Hendrik Roelofs (Bolderink) en Fenneke Arents pachtten de wind- en watermolen van Ter Hunnepe van 1641-1657. Ze woonden op hof te Bolderink in Epse. Deze boerderij bestaat nog en staat aan de Kletterstraat. Tot 1803 is er nog sprake van gezamenlijke verpachting van de water- en de windmolen, maar in 1811 blijkt de watermolen te zijn verdwenen. De bijbehorende molenkolk werd eind 1960 met huisvuil gedempt. De naam Hunnepermolen aan de Snippelingdijk hangt dus samen met het feit dat de molen oorspronkelijk bij het klooster Ter Hunnepe hoorde.
In 1883 werd de molen, hij was toen eigendom van Johannes Gerrit Jacob Lammers, verplaatst. Een bericht uit 1843: J.G.J. Lammers woont en werkt al sinds 1869 in het bijbehorend pand, waarin een broodbakkerij is gevestigd. (op zijn perceel werd dus die nieuwe molen gebouwd). Het pand was het Muldershuis van de Hunneper windmolen, waarin tot circa 1890 dus ook een bakkerij gevestigd was.
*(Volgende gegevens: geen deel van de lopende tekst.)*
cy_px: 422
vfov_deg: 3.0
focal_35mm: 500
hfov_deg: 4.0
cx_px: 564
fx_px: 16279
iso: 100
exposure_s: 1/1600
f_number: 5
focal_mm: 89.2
Van circa 1740 tot circa 1900 was een Lammers molenaar. De houten windmolen stond schuin tegenover het huis aan de overzijde van de weg (nu huis vande familie Roesink). De molen was tot 1811 eigendom van het stift ter Hunnepe, daarna van Lammers, die in 1883 een stenen molen liet bouwen. De molenaar Johannes Gerrit Jacob Lammers (geboren in 1843) bouwde de eerste stenen molen. Het stenen gebouw werd 750 meter verderop gebouwd, aan de Rijksstraatweg, later zou dit het perceel van ‘Salland Parket’ worden.
Veldwachter
In 1889 brandde de ‘nieuwe’ Hunnepermolen door een blikseminslag af, maar in 1903 werd de molen weer opgebouwd. Later in 1903 kocht Anthonie Veldwachter de molen van de weduwe en erven Johannes Jacob Lammers (geb. 1843). Hij werd de molenaar en tevens bakker.
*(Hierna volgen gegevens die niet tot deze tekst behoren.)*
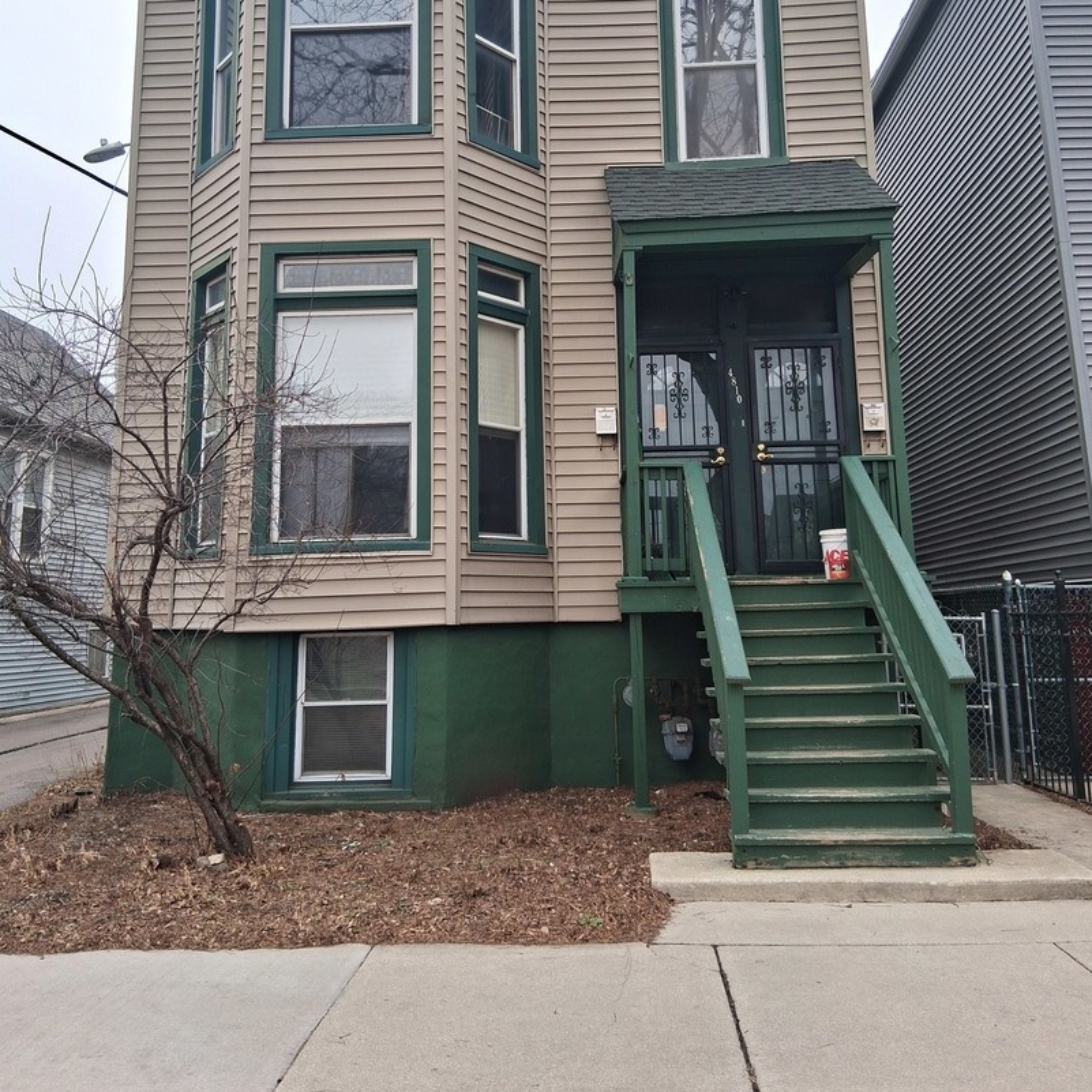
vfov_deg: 52.0
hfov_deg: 52.5
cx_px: 549
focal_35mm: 31
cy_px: 408
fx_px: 1106
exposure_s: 1/222
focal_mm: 3.98
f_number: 1.8
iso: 25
Zoon Dirk Veldwachter was tot 10 april 1945 molenaar. Dit omdat de molen toen in brand geschoten werd door de oprukkende geallieerde legers, die Deventer en omgeving bevrijdden van de bezetters. Alleen de romp bleef overeind, de ruimte werd daarna gebruikt als opslag voor kunstmest. Een elektrisch maalmechaniek werd nieuw geïnstalleerd in een stenen loods elders op het terrein.